The first question that is usually asked by a non-Mason is "What is freemasonry?" There are many definitions of the word, but none are complete since the organization embraces a wide scope of activity. A very short definition provided by this website is: "Freemasonry is a fraternal organization, religious in character, based on the principle of the Fatherhood of God and the Brotherhood of Man which does charitable work in the community through its members.  In addition, its teachings and ceremonies seek to make good men better and thereby make the world a better place in winch to live." 

Freemasonry is a "voluntary" society in that no one is invited to become a member. Unlike college fraternities and other organizations, Freemasonry never solicits anyone to become a member. As a matter of fact, it is a violation of Masonic law for a member to invite anyone to join. A prospective member must truly come of his own free will and accord.

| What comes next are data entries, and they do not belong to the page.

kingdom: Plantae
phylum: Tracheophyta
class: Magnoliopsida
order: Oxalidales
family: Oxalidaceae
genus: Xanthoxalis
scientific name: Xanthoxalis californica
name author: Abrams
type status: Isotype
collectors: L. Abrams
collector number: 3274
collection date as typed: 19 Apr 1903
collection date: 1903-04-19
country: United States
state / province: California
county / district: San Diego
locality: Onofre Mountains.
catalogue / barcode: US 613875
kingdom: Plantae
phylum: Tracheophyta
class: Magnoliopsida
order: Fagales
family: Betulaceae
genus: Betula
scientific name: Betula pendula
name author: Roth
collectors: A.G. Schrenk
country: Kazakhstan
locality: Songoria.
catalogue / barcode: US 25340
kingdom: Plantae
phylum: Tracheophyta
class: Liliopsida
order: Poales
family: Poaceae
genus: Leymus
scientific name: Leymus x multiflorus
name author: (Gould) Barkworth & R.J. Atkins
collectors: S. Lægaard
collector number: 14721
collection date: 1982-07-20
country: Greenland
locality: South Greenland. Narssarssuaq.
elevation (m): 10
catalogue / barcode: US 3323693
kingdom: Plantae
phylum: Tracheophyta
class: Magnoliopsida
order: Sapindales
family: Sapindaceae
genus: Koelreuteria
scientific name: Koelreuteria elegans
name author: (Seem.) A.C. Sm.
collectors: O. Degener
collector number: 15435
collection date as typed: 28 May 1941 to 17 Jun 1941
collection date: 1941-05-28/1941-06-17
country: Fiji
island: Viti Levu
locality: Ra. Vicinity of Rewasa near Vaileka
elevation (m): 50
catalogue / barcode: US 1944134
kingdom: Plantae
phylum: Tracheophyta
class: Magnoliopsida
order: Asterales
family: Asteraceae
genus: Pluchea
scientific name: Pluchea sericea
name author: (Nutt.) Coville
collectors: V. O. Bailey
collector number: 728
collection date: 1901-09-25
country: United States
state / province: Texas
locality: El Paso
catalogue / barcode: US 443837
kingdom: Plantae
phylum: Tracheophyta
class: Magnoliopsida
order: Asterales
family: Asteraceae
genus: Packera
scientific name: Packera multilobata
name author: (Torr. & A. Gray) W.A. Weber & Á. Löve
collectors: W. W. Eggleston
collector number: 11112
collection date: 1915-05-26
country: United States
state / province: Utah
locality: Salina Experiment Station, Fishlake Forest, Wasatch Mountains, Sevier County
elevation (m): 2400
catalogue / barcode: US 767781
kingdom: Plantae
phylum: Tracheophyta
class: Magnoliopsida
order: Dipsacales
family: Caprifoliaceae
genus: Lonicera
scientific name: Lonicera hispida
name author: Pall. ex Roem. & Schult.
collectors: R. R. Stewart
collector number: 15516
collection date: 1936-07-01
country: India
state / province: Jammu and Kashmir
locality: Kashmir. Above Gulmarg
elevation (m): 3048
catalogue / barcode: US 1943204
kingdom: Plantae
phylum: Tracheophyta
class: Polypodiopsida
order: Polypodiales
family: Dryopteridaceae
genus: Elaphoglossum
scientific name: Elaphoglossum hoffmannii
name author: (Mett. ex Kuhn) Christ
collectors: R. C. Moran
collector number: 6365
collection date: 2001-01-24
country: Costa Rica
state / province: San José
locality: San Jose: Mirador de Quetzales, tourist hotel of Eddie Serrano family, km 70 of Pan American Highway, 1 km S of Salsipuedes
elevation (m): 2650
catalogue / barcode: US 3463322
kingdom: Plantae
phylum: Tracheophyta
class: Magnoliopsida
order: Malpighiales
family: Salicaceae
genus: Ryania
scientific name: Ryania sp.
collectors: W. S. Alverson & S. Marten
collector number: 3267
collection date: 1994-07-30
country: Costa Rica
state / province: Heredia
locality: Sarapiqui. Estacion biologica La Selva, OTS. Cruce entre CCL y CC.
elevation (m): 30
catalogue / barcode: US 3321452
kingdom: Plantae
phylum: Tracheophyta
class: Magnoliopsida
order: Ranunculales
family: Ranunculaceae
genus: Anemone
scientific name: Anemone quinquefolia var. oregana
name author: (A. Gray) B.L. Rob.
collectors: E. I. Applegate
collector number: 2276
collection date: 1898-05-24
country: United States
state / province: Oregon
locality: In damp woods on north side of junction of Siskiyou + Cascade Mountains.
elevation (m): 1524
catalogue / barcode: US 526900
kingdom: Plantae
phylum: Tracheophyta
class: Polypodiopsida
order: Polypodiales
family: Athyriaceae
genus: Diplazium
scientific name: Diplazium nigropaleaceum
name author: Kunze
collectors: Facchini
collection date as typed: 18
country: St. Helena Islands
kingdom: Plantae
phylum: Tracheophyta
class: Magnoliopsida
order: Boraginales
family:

Freemasonry is not a religion. Sometimes outsiders claim that Freemasonry is a religion. Most Freemasons do belong to an established Church.  Freemasonry is religious in that one cannot become a Freemason unless he believes in God, but there is no religious test applied to the prospective member, nor is he required or asked to subscribe to any religious tenet or dogma. It is forbidden to discuss religion or politics in the Lodge.

Freemasonry is not a "secret society." A secret society is one that keeps its existence in secret, and whose members do not make known their affiliation with the group.  Freemasonry is not a secret society because it does not hide its existence, and members do not hide their membership.  On the contrary, the organization meets in buildings located in public, announces its meetings in newspapers and magazines, engraves the words "Masonic Temple" on many of its buildings, publishes periodicals, and has homes for orphans and the aged. 

The degrees of Freemasonry consist of ceremonies of a strictly serious nature, which teach basic moral truths in an impressive and solemn manner.  When the degrees are completed, the new member is provided a ritual that contains a philosophy of rite that provides the new member with something on which to build a hope that is eternal.

Freemasons are proud to proclaim to the world that we are a serious organization of mature men and woman.  An organization that instills a love of God, teaches charity in its broadest sense, and shows each member how to live a better life.

Non-Masons sometimes wonder at the close bond that exists between Freemasons. There is a simple explanation: Masons are bound together by the deep and abiding knowledge that each of them, during the ceremonies of the degrees, has accepted certain high ethical standards of conduct.  These standards ensure a bond of faith and confidence.

Thousands of books have been published on the subject of Freemasonry.  The matters discussed in this website are just a few of the things about the organization, but it contains enough to information to show that Freemasonry is one of the great organizations of the world and a steadying influence in a faltering civilization.